The DTM has revealed rule changes ahead of the 2018 season aimed at a further reduction of downforce.
Despite its status as a touring car championship, DTM's reliance on aero means it has long stood apart from its fellow tin-top categories.
While its 2017 regulation tweaks already targeted “a reduction of the aerodynamics”, the series has faced further calls to trim downforce – with BMW regular Timo Glock saying it should take its cue from Australia's Supercars series.
The DTM has now confirmed that it will mandate a further simplification of aero for 2018, the final season in which the outgoing Mercedes outfit will go up against BMW and Audi.

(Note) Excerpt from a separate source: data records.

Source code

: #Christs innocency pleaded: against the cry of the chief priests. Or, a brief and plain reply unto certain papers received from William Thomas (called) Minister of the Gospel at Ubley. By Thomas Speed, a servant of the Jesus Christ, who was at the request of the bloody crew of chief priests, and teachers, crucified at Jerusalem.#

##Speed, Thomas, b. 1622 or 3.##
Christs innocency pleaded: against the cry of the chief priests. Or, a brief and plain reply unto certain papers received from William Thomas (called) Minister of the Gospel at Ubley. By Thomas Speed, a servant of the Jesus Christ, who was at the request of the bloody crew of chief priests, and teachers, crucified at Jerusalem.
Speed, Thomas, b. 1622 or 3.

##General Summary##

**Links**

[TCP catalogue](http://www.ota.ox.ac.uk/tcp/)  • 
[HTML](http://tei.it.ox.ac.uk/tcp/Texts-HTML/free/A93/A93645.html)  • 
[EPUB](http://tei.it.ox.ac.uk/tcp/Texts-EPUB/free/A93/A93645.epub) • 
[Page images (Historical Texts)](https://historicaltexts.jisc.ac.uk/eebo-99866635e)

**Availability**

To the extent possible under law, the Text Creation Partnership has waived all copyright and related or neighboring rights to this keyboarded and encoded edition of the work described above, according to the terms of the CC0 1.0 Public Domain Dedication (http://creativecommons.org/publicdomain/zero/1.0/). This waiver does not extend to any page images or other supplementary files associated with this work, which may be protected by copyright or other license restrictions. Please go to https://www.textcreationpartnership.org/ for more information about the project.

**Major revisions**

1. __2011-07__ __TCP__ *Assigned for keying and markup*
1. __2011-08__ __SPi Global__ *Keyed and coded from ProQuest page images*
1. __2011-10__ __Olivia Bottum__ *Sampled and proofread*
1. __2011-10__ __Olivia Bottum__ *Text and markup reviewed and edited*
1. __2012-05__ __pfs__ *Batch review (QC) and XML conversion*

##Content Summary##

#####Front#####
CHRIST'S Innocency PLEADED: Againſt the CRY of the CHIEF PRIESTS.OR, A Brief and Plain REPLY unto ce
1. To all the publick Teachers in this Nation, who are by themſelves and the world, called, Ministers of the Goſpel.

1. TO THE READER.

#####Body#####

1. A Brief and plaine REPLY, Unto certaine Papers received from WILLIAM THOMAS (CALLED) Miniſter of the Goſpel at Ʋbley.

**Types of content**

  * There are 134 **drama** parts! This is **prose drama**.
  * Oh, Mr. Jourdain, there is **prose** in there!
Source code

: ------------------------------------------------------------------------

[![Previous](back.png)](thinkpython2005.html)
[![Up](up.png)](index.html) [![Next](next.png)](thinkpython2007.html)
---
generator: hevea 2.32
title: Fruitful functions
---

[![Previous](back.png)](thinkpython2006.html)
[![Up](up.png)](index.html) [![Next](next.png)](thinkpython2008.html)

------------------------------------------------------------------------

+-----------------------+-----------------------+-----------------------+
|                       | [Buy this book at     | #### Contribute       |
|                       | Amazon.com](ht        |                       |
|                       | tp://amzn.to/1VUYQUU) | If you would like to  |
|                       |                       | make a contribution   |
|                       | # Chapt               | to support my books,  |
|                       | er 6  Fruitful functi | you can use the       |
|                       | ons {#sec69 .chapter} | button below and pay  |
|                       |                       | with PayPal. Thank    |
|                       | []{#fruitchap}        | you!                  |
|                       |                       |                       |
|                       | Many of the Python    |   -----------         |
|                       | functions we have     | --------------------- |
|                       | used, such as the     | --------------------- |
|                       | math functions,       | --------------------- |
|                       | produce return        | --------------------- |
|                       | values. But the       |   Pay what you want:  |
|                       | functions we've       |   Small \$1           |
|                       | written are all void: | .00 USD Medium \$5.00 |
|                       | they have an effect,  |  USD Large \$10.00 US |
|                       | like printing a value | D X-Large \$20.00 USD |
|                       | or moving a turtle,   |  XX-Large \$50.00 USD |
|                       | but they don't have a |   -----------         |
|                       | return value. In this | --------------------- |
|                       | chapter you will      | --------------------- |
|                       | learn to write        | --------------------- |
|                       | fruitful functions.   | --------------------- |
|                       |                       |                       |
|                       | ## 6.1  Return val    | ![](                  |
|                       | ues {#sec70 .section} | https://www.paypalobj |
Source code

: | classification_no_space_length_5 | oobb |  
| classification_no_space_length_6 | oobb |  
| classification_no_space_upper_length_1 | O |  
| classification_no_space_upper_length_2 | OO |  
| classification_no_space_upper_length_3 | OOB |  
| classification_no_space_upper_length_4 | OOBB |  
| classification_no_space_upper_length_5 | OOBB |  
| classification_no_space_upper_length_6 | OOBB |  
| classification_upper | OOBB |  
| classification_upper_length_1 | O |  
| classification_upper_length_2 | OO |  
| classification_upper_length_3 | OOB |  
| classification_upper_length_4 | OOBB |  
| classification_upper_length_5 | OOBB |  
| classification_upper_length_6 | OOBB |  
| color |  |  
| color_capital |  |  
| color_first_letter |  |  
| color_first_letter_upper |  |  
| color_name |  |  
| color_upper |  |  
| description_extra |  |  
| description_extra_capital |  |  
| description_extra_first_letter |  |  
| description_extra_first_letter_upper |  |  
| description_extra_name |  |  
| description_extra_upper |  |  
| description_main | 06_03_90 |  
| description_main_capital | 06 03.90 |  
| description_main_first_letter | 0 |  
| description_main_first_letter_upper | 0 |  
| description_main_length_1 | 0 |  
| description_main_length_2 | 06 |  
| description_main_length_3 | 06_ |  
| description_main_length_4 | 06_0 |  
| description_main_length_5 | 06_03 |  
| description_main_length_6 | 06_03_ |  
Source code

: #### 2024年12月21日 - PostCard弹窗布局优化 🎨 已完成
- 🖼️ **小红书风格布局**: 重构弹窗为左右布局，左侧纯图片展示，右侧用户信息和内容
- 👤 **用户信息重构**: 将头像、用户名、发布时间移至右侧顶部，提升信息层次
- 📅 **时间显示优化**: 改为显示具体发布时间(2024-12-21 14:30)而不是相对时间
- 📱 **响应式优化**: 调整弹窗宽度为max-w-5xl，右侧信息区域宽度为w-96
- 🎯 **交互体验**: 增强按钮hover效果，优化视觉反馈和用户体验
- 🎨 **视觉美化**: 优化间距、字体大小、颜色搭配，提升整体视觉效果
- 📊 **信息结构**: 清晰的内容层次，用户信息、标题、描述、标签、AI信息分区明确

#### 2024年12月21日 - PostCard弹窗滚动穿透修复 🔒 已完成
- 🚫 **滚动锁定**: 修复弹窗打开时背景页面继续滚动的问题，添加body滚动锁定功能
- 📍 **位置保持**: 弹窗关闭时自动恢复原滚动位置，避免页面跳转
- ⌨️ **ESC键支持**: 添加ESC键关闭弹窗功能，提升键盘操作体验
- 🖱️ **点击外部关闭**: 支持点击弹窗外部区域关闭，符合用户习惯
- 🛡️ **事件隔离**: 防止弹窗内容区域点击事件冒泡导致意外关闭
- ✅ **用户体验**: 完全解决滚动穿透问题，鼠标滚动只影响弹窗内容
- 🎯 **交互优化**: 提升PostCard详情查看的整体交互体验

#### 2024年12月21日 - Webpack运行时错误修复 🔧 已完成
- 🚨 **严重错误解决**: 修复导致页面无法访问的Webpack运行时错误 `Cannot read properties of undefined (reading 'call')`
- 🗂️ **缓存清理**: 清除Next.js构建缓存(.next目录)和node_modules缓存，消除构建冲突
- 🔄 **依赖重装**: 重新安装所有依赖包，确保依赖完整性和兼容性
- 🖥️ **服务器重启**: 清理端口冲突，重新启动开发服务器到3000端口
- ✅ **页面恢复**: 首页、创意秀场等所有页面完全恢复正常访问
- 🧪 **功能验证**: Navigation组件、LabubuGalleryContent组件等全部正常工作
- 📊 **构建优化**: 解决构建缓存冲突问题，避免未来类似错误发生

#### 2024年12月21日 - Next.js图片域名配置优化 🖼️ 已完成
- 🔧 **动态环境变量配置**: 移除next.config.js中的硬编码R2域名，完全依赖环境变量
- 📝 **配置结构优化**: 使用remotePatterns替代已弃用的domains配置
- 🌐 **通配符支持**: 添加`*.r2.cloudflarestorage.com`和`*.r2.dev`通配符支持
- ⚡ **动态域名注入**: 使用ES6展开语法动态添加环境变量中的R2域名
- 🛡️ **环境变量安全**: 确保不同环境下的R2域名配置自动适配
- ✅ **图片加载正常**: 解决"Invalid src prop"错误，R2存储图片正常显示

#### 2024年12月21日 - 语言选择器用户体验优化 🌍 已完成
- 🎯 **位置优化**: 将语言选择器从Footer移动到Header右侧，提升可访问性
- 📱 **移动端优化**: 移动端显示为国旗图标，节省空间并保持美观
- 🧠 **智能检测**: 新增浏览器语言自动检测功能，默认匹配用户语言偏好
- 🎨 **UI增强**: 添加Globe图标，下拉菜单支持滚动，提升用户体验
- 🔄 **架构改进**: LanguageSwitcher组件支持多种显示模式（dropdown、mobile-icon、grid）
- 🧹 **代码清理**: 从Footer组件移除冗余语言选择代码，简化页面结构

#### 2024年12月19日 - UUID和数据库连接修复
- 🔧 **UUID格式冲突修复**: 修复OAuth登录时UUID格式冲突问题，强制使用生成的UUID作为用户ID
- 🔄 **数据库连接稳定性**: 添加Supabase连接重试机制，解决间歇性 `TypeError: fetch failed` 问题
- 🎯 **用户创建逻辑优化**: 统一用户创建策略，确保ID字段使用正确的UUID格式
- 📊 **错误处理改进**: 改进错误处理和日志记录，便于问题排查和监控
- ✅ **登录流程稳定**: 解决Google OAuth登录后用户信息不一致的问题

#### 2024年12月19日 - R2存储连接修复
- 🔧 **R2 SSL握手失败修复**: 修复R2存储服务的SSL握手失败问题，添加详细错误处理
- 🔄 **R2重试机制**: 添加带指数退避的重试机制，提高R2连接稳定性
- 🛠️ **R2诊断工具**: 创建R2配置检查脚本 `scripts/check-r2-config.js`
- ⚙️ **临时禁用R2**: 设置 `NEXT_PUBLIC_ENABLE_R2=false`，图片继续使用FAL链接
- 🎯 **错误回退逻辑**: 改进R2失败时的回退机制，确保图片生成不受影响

The three manufacturers had agreed to changes to the technical rulebook as part of talks over abolishing the series' performance weights system, which was ultimately dropped before the final two rounds of 2017.
The tweaks, the visual effect of which is demonstrated in comparison shots released by BMW of the '17 and '18 specs of its M4 DTM challenger, include a reduction in both number and size of the front aero flicks and the removal of the side endplate, among other things.
By DTM's estimation, the regulation changes should lead to the downforce being reduced “by about a third”.
The championship has also announced an increase in the yearly engine allocation per car and a minimum weight of 1115kg – 10kg lower than the base weight used last year.
It has also clarified that the race leader will now be “strictly the one to dictate the speed” in the side-by-side 'Indy' restarts that were added to the regulations last year.
In addition, the series will introduce restrictions on pitboard communication in order to further curb “the tactical measures of the teams”.
Despite existing restrictions on pit-to-car communication, the 2017 season had featured a number of team order controversies throughout.
Going forward, the teams will only be allowed to use pitboards to request a stop and in cases of emergency.